Diffusion-Bonded Crystals Address Optical Functions
Sep 2008Crystal GmbHRequest Info
• same properties as single crystals
• optical, thermal, geometrical benefits
• low scattering and loss at optical interface
Crystal GmbH has announced a new generation of composite optical crystals manufactured using diffusion-bonding technology. This method allows combinations of similar — or even dissimilar — crystalline materials without additional adhesive layers, avoiding any effect on performance by those layers, as well as improving mechanical and optical properties.
So-called bicrystals are well-known in electronics and sensor applications but have become accessible also for optical applications of crystals. This technique leads the way to components for applications in various fields of optics, laser technology and research. For example, laser slabs can be fitted with undoped end caps to reduce thermal lensing.
Another common laser application is integrating passive Q-switches to reach higher levels of laser integration and to avoid parasitic oscillations. Such parts are available in standard Nd:YAG and Cr:YAG bonded designs.
Similarly, heat sinks and supporting substrates for disc lasers can be implemented by bonding the very thin active laser disk on a heat-dissipating and mechanically supporting substrate.
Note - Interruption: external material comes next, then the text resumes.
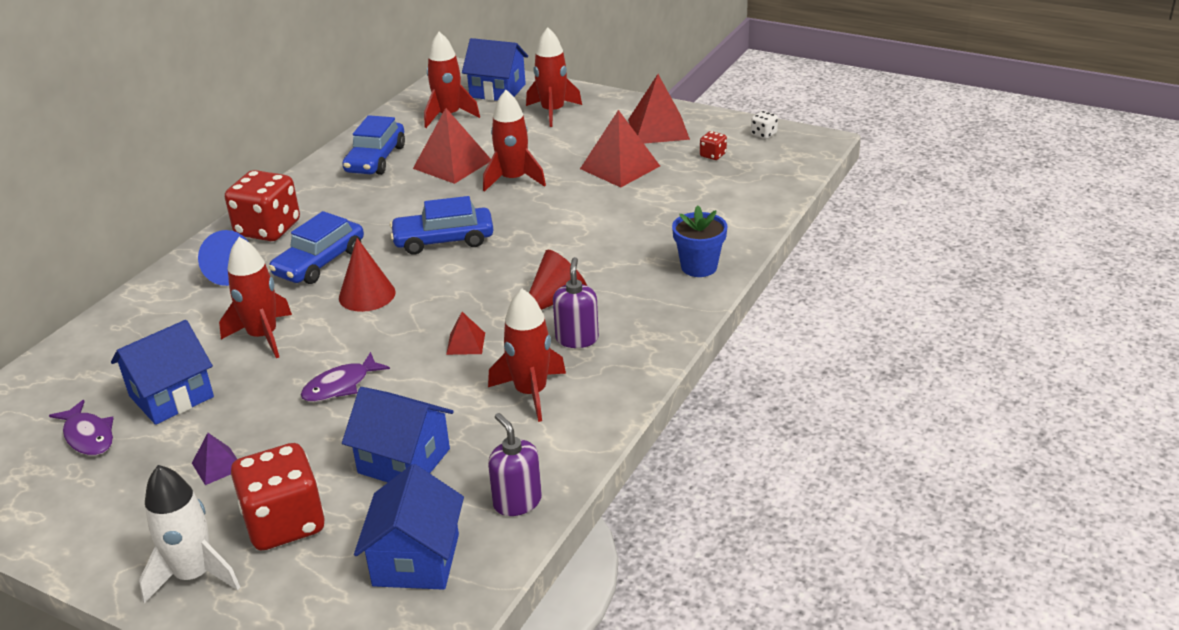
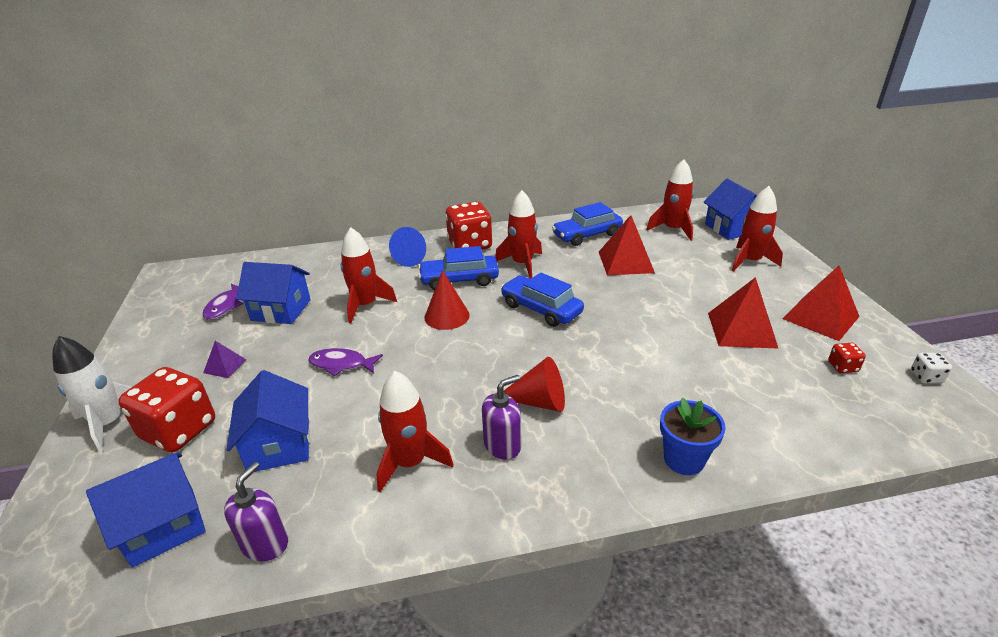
camera: 50 degrees right, 0 degrees up
(465, 343) = (438, 390): red pyramid -> none
(513, 179) = (648, 294): red rocket -> red rocket (522, 264)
Crystalline optical elements beyond the size of the grown crystals now can be made, facilitating larger and more sophisticated geometrical designs.
The technique can be applied to all types of crystals, including cubic, hexagonal and tetragonal, and the bonded composite exhibits the same flexural strength and thermal shock behaviour as noncomposite samples and can be further processed in the same way as noncomposite single crystals. For optics, it is important to note that the grain boundary does not affect wavefront in laser applications and that negligible scattering centres and absorption loss have been found, leading to a high laser damage threshold.